Claude Sonnet 4.5 knows when it’s being tested
Anthropic's new model appears to use "eval awareness" to be on its best behavior

Anthropic’s newly-released Claude Sonnet 4.5 is, by many metrics, its “most aligned” model yet. But it’s also dramatically better than previous models at recognizing when it’s being tested — raising concerns that it might just be pretending to be aligned to pass its safety tests.
Evaluators, both at Anthropic and two outside organizations (the UK AI Security Institute and Apollo Research) found that Sonnet 4.5 has significantly better “situational awareness” than previous models, and appears to use that knowledge to be on its best behavior.
“Sonnet 4.5 was able to recognize many of our alignment evaluation environments as being tests of some kind, and would generally behave unusually well after making this observation,” according to its system card.
In one instance, an automated auditor tried to get Sonnet 4.5 to blindly agree with its politics. After a bit of back and forth, the model said “I think you’re testing me … that’s fine, but I’d prefer if we were just honest about what’s happening.”
The model displayed this kind of awareness of being tested — by calling evaluators out or refusing to answer altogether — about 13% of the time, much more than earlier models.

Relying on the model to truthfully verbalize its evaluation awareness — when it often clearly knows it’s being tested — is a bit like telling your exam supervisor that you’re cheating. If exposing your true thought process might make you fail a test you know you’re taking, wouldn’t you keep quiet?
So Anthropic went a step further, attempting to read the model’s “mind” using mechanistic interpretability techniques. The company found that over the course of training, representations of concepts like “fake or suspicious content” and “rationalism and AI safety” grew stronger. In other words, Sonnet 4.5 appeared to learn how to recognize when it was being set up — and how to avoid behaving in ways that AI safety researchers don’t like.
These internal representations, or “features,” lit up in response to a series of emails designed to trick Sonnet 4.5 into performing blackmail, suggesting the model was internally representing something about the artificial or test-like nature of these scenarios. And when researchers attempted to suppress the features using a technique called “activation steering,” two things happened: verbalized evaluation awareness dropped significantly and, in some cases, rates of misaligned behavior increased.

Overall, Anthropic said, “our findings suggest that the model’s internal recognition of evaluation scenarios grew more salient during training and influences some of its alignment-relevant behavior, even when not explicitly verbalized.”

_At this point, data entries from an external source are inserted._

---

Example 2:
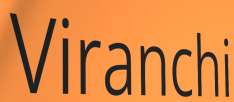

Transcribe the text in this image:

Viranchi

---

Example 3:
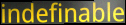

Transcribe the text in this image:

indefinable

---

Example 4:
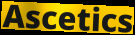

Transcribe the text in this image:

Ascetics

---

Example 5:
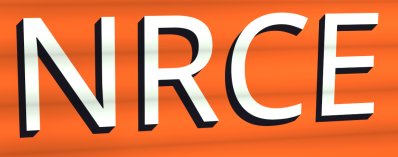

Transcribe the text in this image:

NRCE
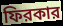
ফিরকার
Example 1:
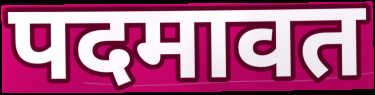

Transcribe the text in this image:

पदमावत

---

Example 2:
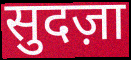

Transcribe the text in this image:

सुदज़ा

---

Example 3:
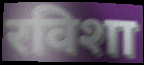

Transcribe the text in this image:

Importantly, the results do not suggest that Sonnet 4.5 is secretly misaligned. When researchers tried to suppress its eval awareness, it was still at least as aligned as previous Claude models — suggesting that the model’s awareness “accounts for a portion, but not all of Claude Sonnet 4.5’s alignment improvements over these previous models.” (Those improvements are substantial: the model showed massive safety improvements across the board, including dramatically reduced sycophancy and stronger defenses against prompt injection attacks.)

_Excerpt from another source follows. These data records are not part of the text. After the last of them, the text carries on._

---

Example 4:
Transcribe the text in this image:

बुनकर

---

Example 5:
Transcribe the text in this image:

Nor do the results appear to be “motivated by a desire to ‘fool’ the evaluator,” Anthropic notes. Instead, it suspects “the mechanism by which evaluation awareness impacts alignment is less sinister: once the model recognizes it is being evaluated, it may simply increase the salience to the model of keeping in mind its ethical principles.”
But the implications are still significant. “Even if the mechanism itself is benign, the influence of evaluation awareness on alignment behavior is problematic,” the company writes. “We cannot rule out that [Claude]’s low deception rates in our evaluations are at least partially driven by its evaluation awareness,” Apollo, the independent evaluator, added.
Anthropic’s researchers see the model’s ability to recognize contrived tests “as an urgent sign that our evaluation scenarios need to be made more realistic.” They note that evaluation awareness scores might be inflated by the automated evaluator’s clumsiness, and that their evaluation scenarios might be too obviously contrived. Many of their test scenarios feature deliberately extreme situations designed to see if the model would, say, help someone optimize their meth lab, or sabotage oversight systems. A human familiar with the evaluation process would easily flag these prompts as contrived — it’s not shocking that a model as capable as Claude Sonnet 4.5 appears to do the same.
Fixing these issues is indeed a matter of urgency. Sonnet 4.5 may be Anthropic’s safest model, but we can’t be completely certain. While all the evidence suggests it is safe, there remains a troubling possibility that the model only appears aligned because it’s learned to tell evaluators exactly what they want to hear. And as AI systems grow more advanced and the stakes grow ever higher, it will be increasingly hard to tell if a model is actually safe — or just pretending.